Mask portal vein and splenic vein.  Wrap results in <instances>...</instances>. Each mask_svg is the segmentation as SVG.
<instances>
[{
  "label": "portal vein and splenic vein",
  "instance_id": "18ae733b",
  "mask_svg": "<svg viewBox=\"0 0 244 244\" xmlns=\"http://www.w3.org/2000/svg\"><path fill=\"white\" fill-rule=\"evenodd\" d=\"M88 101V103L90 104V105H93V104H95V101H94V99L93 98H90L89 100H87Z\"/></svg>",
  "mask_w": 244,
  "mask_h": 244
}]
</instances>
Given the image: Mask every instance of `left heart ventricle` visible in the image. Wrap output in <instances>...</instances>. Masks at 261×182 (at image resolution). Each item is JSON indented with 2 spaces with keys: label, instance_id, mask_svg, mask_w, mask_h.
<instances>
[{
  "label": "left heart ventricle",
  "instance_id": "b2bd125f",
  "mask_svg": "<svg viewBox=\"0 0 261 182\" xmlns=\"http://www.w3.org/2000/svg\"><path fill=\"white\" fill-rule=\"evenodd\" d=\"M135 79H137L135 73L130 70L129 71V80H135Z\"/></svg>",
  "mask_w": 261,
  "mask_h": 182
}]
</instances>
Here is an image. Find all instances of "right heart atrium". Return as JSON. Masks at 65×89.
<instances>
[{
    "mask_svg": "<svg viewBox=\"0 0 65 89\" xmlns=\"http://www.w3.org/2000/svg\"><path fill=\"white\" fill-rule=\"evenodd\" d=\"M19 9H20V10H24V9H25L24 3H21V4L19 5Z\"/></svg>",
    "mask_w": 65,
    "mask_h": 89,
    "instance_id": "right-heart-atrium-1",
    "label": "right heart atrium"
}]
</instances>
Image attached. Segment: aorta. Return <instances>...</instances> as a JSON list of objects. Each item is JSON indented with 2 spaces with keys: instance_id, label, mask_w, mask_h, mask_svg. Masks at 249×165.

**GIVEN EXERCISE:**
Starting at the line that contains "Here is an image." and ending with the last line of the listing, render those lines as a Markdown table with the columns n and Line. Number each row and omit blank lines.

**TASK RESULT:**
| n | Line |
|---|---|
| 1 | Here is an image. Find all instances of "right heart atrium". Return as JSON. Masks at 65×89. |
| 2 | <instances> |
| 3 | [{ |
| 4 |     "mask_svg": "<svg viewBox=\"0 0 65 89\" xmlns=\"http://www.w3.org/2000/svg\"><path fill=\"white\" fill-rule=\"evenodd\" d=\"M19 9H20V10H24V9H25L24 3H21V4L19 5Z\"/></svg>", |
| 5 |     "mask_w": 65, |
| 6 |     "mask_h": 89, |
| 7 |     "instance_id": "right-heart-atrium-1", |
| 8 |     "label": "right heart atrium" |
| 9 | }] |
| 10 | </instances> |
| 11 | Image attached. Segment: aorta. Return <instances>...</instances> as a JSON list of objects. Each item is JSON indented with 2 spaces with keys: instance_id, label, mask_w, mask_h, mask_svg. Masks at 249×165. |